* _ВОПРОСЫ К МАТЕРИАЛУ_:
A. Перепишите дословно часть текста о беседе патриарха Фотия, которая начинается со слов «Первая беседа патриарха» и заканчивается словами «добавлено П. Успенским.)».
B. Продолжите текст о беседе патриарха Фотия, начав сразу после его последнего предложения.

* _ТЕКСТ УПРАЖНЕНИЯ_:

####

Первая беседа патриарха Фотия по случаю нашествия россов(Выражение «по случаю нашествия россов» является оригинальным заглавием бесед, а не добавлено П. Успенским.)
В первом разделе среди риторики мы находим: «И как не терпеть нам страшных бед, когда мы убийственно рассчитались с теми, которые должны были нам что-то малое, ничтожное». Здесь явное указание, подкрепляемое и дальнейшим, что какие-то руссы были убиты в Константинополе из-за ничтожного долга. Из выражения «должны были нам» трудно понять, были ли убитые русские должны грекам частным лицам, или были должниками греческого государства.
Далее: «Не миловали ближних: напротив, как только избавлялись от тяготевших над нами устрашений и опасностей, поступали с ними гораздо суровее, не помышляя ни о множестве и тяжести собственных долгов, ни о прощении их Спасителем, и не оставляя сорабам малейшего долга, которого и сравнить нельзя с нашими долгами. Многие и великие из нас получали свободу (из плена) по человеколюбию: а мы немногих молотильщиков бесчеловечно сделали своими рабами».

####

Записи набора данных
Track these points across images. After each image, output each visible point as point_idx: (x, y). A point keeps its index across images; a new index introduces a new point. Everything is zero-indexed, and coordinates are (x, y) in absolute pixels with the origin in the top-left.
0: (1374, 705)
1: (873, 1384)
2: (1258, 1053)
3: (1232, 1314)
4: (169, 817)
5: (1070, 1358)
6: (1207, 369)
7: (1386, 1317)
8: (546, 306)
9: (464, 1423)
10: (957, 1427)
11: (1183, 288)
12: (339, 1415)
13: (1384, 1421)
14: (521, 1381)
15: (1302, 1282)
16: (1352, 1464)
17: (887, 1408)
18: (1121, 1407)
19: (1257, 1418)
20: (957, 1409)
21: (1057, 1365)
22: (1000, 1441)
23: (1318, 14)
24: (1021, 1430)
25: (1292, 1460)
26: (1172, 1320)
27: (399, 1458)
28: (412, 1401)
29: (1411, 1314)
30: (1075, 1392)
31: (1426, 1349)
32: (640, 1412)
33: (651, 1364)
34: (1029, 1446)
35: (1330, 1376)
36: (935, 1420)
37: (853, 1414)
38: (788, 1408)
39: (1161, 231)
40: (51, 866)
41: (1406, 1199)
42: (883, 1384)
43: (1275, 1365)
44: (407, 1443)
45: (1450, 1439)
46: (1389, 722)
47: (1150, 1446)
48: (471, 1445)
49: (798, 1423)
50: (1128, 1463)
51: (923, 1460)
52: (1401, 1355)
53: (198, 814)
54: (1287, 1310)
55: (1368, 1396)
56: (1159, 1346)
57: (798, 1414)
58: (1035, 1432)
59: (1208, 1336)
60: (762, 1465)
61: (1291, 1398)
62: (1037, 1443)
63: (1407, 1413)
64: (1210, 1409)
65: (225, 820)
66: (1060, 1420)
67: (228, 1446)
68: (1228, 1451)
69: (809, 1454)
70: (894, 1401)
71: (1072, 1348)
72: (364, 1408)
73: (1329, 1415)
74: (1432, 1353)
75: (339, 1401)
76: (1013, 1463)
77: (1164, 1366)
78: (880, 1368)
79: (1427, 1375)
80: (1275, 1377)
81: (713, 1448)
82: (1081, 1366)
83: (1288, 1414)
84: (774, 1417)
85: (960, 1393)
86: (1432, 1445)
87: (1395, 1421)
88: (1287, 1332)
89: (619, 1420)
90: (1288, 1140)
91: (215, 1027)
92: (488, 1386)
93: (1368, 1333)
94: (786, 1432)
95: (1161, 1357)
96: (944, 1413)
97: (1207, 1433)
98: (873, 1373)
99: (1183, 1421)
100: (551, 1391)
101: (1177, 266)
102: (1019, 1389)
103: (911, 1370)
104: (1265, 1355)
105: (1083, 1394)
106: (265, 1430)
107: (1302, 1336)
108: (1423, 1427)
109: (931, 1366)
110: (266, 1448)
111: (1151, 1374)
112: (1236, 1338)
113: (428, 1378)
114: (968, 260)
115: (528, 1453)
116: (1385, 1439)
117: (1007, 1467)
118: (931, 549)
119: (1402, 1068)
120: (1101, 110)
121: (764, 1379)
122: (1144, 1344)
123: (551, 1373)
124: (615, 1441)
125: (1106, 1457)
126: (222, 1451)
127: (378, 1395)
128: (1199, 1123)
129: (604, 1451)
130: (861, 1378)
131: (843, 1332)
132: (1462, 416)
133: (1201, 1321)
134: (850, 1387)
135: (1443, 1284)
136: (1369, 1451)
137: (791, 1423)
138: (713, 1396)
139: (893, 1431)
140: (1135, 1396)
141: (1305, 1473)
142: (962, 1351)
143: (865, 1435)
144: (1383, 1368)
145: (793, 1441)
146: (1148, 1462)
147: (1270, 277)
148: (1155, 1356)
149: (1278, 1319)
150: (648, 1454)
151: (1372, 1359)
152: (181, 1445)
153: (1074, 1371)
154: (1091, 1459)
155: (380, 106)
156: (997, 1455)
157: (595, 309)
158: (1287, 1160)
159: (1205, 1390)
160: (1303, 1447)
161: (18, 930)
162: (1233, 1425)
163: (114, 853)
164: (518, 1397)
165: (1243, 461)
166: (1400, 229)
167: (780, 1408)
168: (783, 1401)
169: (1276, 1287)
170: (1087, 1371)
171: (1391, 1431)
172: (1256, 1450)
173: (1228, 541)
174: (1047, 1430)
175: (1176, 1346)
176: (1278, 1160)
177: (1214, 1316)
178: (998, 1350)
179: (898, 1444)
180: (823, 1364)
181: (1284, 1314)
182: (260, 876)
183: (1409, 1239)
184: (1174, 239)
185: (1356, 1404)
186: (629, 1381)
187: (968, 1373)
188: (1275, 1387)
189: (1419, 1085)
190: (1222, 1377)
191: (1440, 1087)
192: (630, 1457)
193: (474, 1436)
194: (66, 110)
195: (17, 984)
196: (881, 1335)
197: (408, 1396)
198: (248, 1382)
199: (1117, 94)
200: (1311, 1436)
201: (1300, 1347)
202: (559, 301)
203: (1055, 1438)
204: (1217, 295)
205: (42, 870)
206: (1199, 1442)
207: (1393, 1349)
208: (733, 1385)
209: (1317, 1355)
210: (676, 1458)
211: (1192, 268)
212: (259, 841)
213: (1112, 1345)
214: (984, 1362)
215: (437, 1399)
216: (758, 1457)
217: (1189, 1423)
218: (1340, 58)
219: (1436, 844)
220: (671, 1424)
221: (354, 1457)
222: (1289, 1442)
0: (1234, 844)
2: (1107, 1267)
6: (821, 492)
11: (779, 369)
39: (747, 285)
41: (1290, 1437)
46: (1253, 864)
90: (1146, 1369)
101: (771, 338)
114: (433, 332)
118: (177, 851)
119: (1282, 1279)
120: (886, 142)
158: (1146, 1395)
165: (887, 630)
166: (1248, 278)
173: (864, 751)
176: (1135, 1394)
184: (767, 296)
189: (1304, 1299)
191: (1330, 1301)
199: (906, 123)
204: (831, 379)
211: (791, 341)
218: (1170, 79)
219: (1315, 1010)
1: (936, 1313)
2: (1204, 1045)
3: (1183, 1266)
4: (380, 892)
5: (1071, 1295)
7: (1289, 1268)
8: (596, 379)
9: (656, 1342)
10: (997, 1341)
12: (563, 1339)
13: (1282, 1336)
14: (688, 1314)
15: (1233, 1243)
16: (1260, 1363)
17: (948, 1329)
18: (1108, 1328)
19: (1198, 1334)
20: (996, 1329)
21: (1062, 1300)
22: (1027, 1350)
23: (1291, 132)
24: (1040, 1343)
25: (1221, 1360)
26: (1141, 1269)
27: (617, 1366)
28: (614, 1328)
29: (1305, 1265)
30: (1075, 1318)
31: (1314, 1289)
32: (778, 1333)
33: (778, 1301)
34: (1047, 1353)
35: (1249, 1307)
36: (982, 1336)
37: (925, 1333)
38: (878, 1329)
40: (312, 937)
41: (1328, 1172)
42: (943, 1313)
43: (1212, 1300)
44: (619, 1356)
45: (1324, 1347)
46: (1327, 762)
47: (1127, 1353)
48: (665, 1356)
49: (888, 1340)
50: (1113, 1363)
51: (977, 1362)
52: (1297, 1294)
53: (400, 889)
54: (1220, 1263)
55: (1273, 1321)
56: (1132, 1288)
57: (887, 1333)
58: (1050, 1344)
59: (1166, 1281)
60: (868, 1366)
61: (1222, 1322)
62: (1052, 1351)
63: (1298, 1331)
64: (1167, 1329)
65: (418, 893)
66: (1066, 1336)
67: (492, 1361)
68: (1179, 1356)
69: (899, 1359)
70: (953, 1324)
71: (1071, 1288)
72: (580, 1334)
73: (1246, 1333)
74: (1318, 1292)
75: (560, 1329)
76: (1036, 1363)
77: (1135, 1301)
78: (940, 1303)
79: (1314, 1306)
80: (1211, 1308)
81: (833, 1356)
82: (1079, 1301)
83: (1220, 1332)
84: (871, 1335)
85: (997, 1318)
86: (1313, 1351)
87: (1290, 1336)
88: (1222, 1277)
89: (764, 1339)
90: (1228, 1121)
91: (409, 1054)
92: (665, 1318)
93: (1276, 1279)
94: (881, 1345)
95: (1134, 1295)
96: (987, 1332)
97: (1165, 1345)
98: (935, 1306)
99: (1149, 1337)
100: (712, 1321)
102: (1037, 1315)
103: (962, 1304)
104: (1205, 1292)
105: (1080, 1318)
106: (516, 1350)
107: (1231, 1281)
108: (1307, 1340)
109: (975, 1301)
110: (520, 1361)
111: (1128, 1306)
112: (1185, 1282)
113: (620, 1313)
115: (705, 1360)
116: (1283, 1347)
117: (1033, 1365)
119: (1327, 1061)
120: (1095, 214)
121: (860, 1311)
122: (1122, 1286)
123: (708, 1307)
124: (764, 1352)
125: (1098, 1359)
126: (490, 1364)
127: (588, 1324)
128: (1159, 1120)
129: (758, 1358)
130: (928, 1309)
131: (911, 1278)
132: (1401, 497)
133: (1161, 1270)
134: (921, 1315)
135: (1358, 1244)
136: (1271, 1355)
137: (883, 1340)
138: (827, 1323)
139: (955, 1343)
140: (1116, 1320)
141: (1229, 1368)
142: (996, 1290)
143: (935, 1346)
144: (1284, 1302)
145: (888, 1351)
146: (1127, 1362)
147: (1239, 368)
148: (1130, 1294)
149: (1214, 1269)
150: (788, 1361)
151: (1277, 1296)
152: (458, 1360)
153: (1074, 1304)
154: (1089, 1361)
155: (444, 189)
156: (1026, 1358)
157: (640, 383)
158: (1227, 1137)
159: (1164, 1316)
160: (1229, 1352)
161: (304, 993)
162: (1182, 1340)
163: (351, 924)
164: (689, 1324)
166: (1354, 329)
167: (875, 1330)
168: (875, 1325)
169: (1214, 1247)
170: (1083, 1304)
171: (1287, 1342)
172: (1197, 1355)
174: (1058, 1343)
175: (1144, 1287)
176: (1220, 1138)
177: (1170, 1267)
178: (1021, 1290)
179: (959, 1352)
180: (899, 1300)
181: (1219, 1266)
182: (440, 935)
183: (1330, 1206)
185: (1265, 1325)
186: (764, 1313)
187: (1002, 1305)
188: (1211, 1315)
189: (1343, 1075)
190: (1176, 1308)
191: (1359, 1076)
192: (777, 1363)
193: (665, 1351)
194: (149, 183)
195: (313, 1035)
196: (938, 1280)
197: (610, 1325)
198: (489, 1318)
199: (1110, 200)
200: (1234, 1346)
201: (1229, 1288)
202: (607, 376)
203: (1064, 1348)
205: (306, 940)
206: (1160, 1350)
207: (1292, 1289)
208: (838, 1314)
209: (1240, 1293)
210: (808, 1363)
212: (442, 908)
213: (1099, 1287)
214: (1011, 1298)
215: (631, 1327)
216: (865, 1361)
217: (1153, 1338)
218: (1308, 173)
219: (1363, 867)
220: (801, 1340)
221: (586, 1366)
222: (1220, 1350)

####

* _ОТВЕТЫ К УПРАЖНЕНИЮ_:
A.
Первая беседа патриарха Фотия по случаю нашествия россов(Выражение «по случаю нашествия россов» является оригинальным заглавием бесед, а не добавлено П. Успенским.)

B.
И в этом отрывке явно сквозит упрек Фотия соотечественникам за бесчеловечность в отношении руссов. К сожалению, он говорит намеками, ибо говорит о фактах, в то время всем известных. Он указывает на неблагородство поведения греков: сами они, даже знатного происхождения, получали свободу из плена просто по человеколюбию, а когда молотильщики хлеба (очевидно, руссы) оказались несостоятельными должниками, – греки превратили их в рабов.
Во втором отделе мы находим: «Да теперь я не вижу и пользы от слез. Ибо, когда перед нашими глазами мечи врагов обагряются кровью единоплеменников наших, и когда мы, видя это, вместо помощи им, бездействуем, потому что не знаем, что и делать»… Отсюда следует, что Царьград был в полной растерянности и не оказал населению пригородов никакой помощи.
Далее имеется замечательный, но совершенно непонятный нам из-за незнания событий отрывок: «Почему ты (подразумевается вообще грек) острое копье друзей своих презирал, как малокрепкое, а на естественное сродство плевал, и вспомогательные союзы расторгал, как бешеный, как озорник и бесчеловечный человек?»
В этом отрывке ясно, что речь идет о чем-то общегосударственном, и недаром П. Успенский толкует место об остром копье друзей, как указание на недоучитывание силы руссов, бывших дотоле друзьями Византии.
Вполне возможно, что и выражение «вспомогательные союзы» также относится к руссам, договор с которыми греки расторгли. К сожалению, выражение «естественное сродство» остается темным, и возможно, из-за несовершенства перевода Успенского.
В третьем отделе беседы нет ничего для нас интересного.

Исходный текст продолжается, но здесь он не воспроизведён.